REQUIRED TASKS:
- 1) Rewrite the paragraph of the passage on Birshtein that begins "According to former Moldovan Prime Minister" as a short bulleted list. Keep its main facts.
- 2) List every country named in the passage on Birshtein.
- 3) Summarize the passage on Birshtein in two sentences.

READING PASSAGE:
-- Opening Marker --

In 1992, Birshtein helped ensure Canada’s Cameco Corp. won the contract to develop Kyrgyzstan's Kumtor Gold Mine. He was also the owner of Moldova’s top hotel.

=== Seabeco Group ===
Birshtein is the former chairman of Seabeco Group. Seabeco invested in property in Russia in the late 1980s and early 1990s.

===Businesses in Moldova===
According to former Moldovan Prime Minister Mircea Druc, Birshtein was a mentor for former presidents Mircea Snegur, Petru Lucinschi and Vladimir Voronin. He has also been described as the mentor of Vladimir Plahotniuc.

-- Closing Marker --

Images with bounding boxes:

-- Opening Marker --

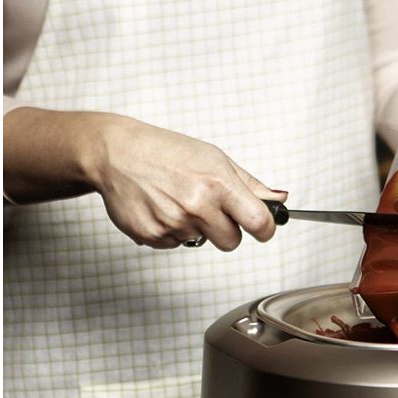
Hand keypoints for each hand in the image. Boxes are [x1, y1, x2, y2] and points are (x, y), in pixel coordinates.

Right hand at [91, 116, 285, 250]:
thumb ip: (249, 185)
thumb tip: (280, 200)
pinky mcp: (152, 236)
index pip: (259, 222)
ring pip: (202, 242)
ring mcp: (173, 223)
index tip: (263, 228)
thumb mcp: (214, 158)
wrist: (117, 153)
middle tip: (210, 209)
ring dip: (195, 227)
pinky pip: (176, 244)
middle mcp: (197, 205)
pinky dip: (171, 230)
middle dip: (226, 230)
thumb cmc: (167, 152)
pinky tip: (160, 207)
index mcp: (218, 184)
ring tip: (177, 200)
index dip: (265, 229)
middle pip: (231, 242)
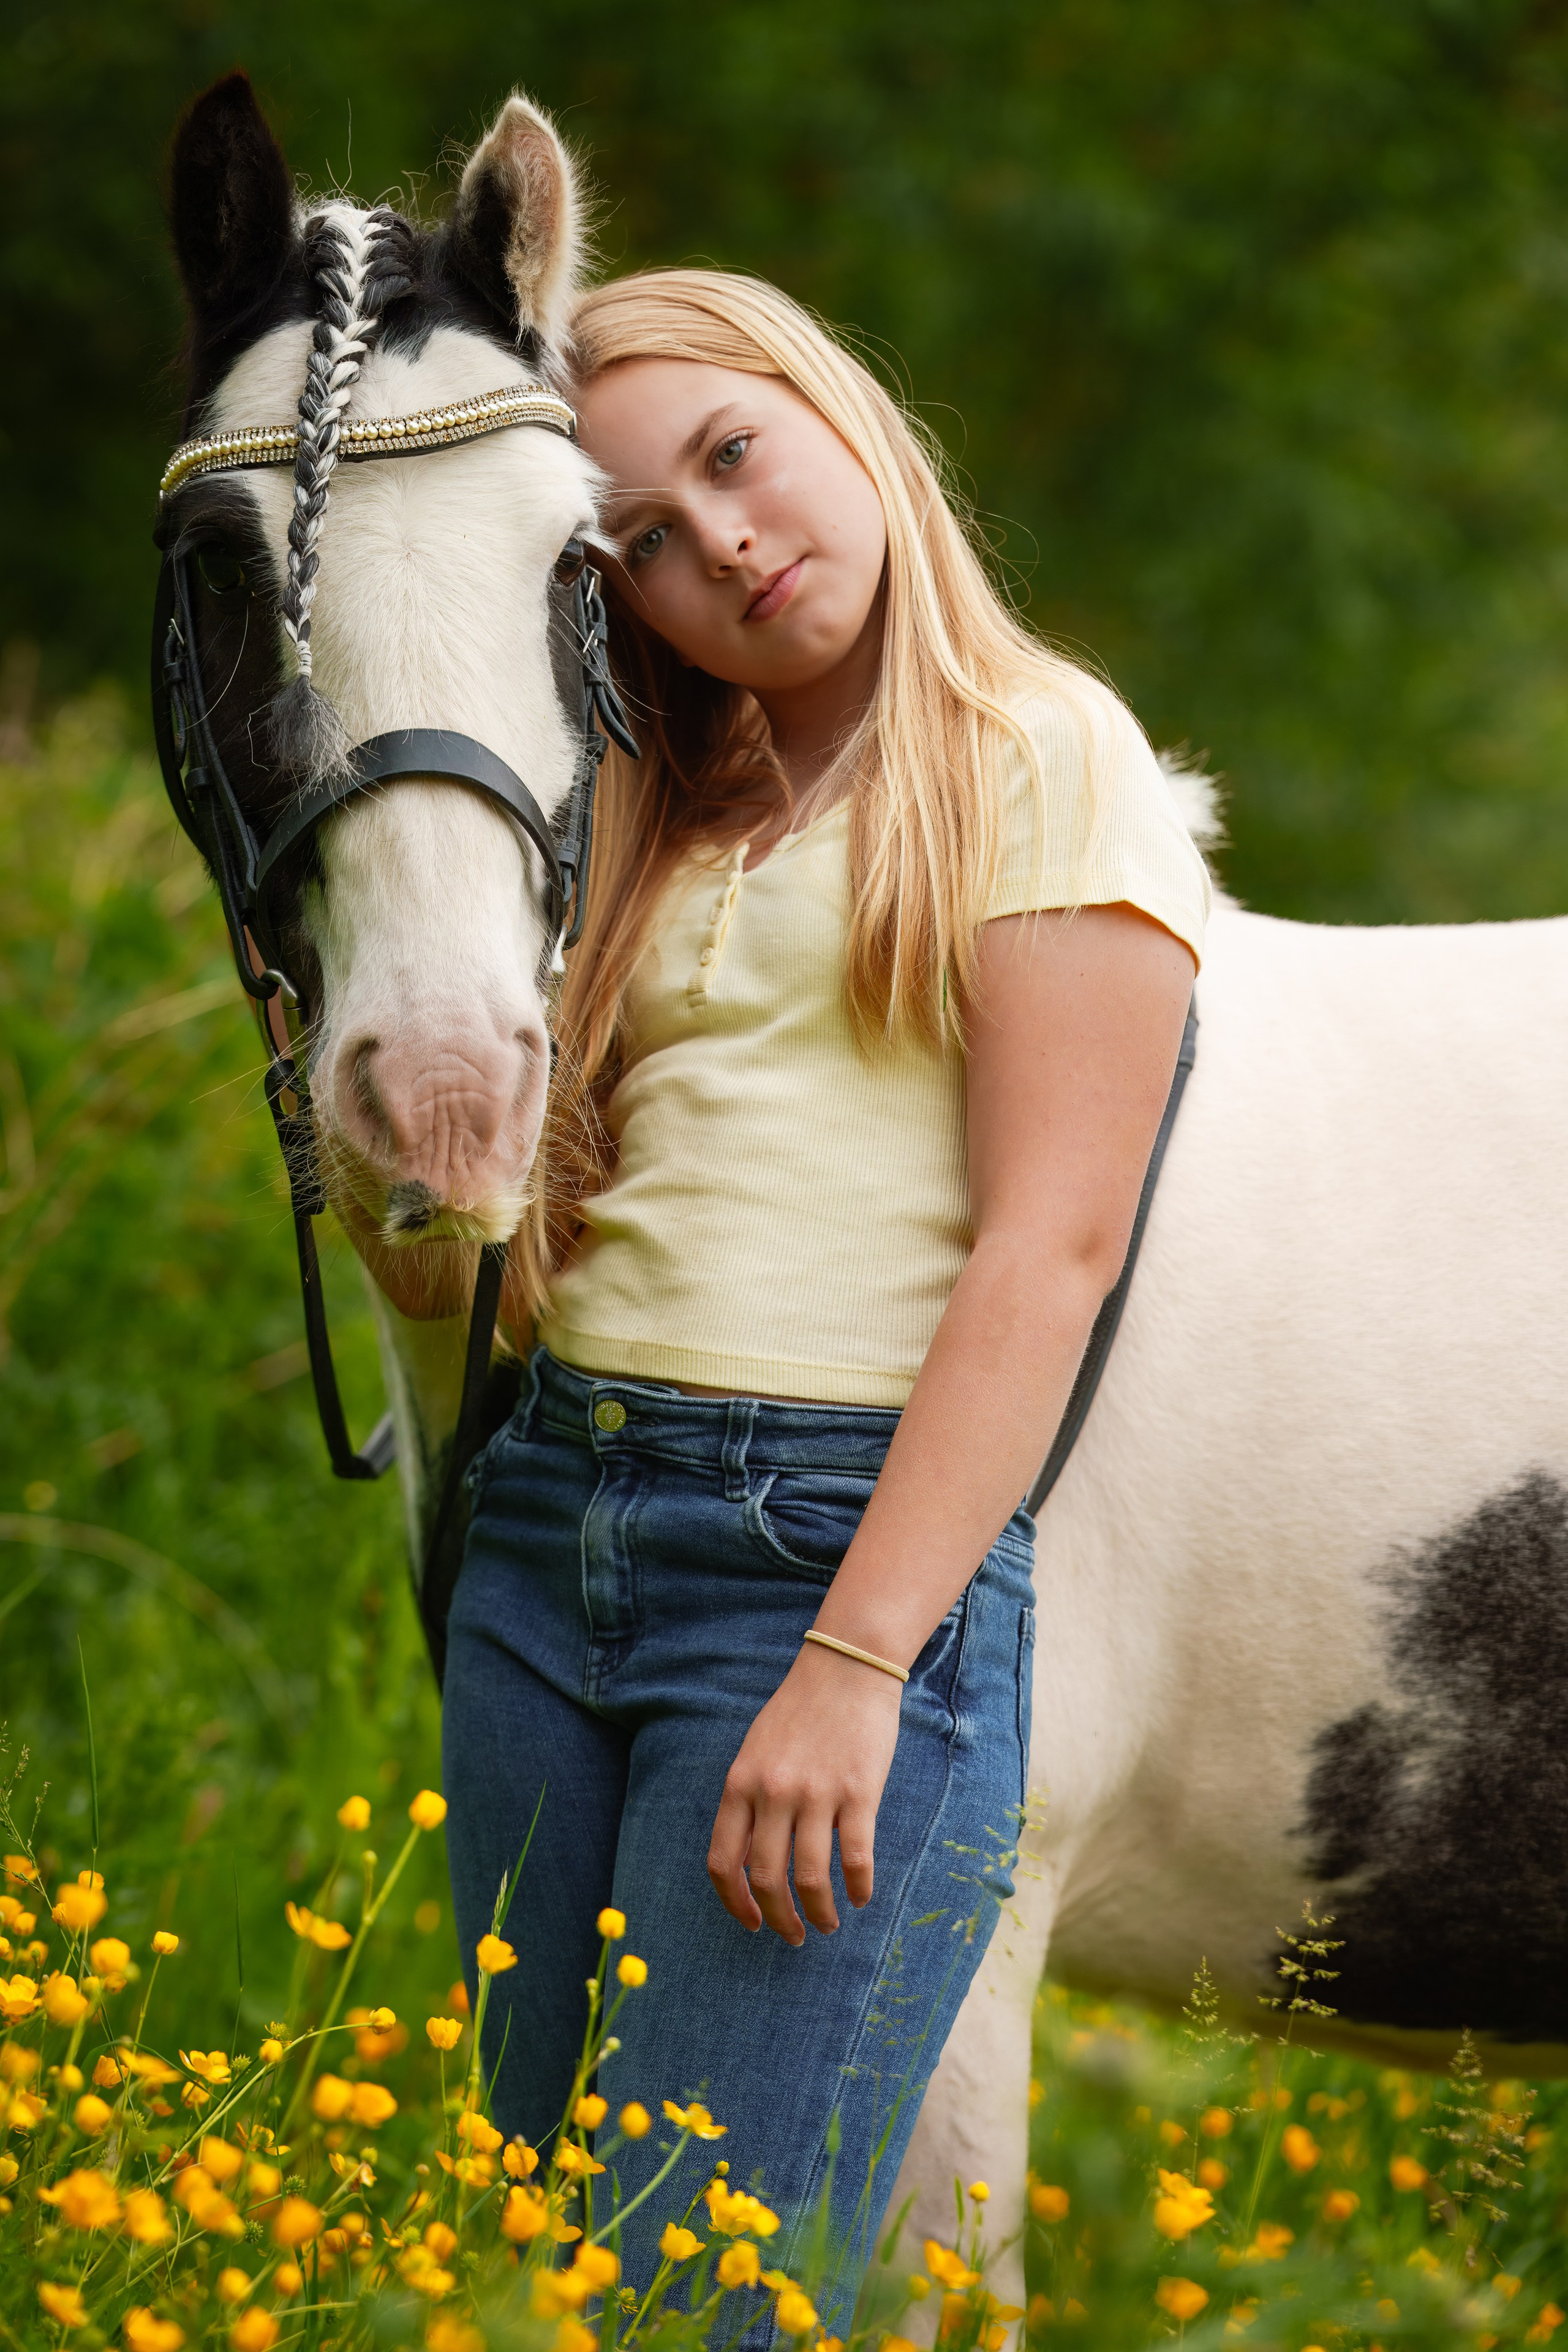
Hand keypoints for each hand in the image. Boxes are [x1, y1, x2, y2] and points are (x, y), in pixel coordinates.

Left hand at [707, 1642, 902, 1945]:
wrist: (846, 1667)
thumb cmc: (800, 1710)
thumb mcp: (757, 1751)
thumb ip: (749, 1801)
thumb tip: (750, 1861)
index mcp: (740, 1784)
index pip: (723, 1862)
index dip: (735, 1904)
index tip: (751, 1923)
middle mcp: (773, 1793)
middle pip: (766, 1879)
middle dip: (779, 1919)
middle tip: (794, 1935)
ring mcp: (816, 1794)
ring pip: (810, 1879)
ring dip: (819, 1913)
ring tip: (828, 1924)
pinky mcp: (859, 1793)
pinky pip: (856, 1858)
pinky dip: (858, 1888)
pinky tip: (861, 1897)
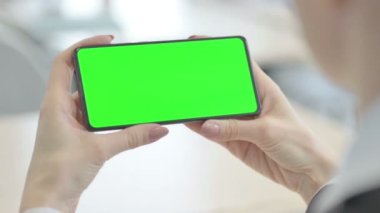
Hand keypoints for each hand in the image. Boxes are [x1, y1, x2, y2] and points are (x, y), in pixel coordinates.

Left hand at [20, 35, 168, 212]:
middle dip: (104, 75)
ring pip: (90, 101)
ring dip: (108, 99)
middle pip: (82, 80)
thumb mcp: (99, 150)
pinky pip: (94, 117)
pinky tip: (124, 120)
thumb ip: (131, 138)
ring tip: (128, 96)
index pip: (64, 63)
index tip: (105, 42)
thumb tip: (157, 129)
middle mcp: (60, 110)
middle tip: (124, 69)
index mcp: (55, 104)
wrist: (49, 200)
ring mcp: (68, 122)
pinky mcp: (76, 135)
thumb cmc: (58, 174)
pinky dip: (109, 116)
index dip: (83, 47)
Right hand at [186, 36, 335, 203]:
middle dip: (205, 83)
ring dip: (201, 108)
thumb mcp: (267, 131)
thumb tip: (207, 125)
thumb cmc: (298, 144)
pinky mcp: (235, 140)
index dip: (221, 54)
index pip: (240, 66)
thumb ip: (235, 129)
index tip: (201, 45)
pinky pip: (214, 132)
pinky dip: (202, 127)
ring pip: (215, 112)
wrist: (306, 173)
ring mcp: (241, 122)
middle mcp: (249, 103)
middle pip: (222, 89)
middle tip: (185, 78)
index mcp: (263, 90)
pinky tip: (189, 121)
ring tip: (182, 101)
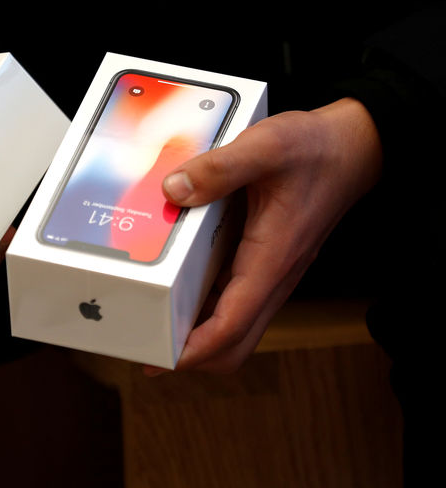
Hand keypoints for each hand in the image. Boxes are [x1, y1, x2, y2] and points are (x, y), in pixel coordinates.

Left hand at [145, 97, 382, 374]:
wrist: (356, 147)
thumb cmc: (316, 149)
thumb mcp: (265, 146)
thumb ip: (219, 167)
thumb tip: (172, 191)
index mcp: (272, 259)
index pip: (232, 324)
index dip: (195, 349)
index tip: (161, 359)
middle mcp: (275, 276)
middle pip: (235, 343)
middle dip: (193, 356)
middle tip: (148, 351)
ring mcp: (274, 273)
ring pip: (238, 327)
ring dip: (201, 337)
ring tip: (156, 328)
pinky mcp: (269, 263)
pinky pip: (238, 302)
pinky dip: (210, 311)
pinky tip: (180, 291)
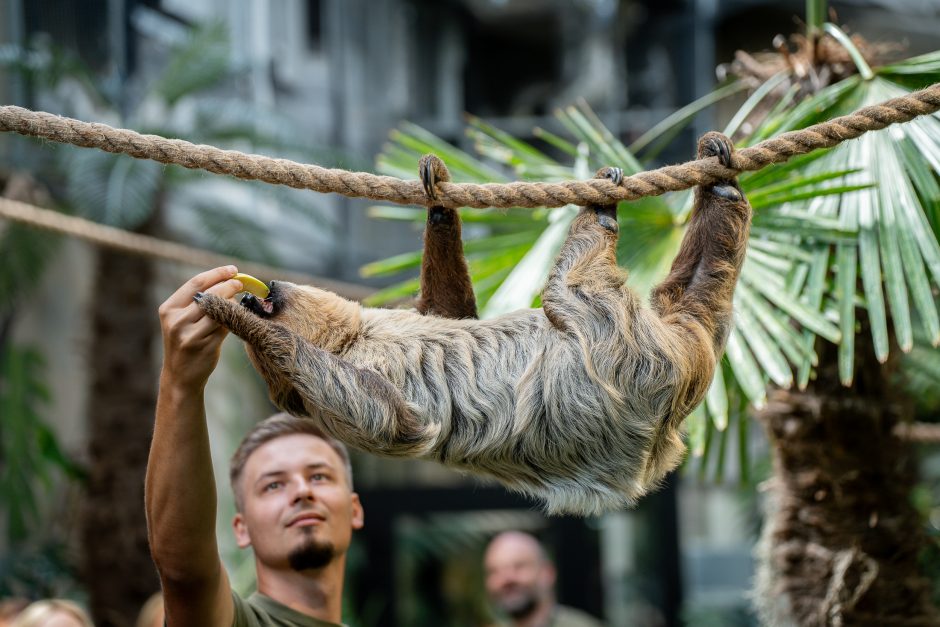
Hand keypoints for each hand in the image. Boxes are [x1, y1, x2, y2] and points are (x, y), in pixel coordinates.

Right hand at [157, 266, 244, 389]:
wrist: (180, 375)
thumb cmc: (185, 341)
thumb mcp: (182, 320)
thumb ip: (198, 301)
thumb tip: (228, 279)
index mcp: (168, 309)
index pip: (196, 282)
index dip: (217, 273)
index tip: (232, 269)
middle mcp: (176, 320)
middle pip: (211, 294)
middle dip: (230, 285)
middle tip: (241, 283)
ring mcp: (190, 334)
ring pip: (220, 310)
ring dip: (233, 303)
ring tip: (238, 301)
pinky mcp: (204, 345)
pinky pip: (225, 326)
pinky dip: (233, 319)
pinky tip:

-- Closing Marker --

ANSWER SET:
- 1)
- Source: former Moldovan Prime Minister Mircea Druc
- Birshtein mentored former presidents Mircea Snegur, Petru Lucinschi and Vladimir Voronin
- He has also been described as Vladimir Plahotniuc's mentor

- 2) Canada, Kyrgyzstan, Moldova, Russia

- 3) Birshtein, former chairman of Seabeco Group, helped Canada's Cameco Corp. win the contract to develop Kyrgyzstan's Kumtor Gold Mine in 1992, owned Moldova's top hotel, and led a firm that invested in Russian property in the late 1980s and early 1990s. Former Moldovan Prime Minister Mircea Druc called him a mentor to former presidents Snegur, Lucinschi and Voronin, and he has also been described as Vladimir Plahotniuc's mentor.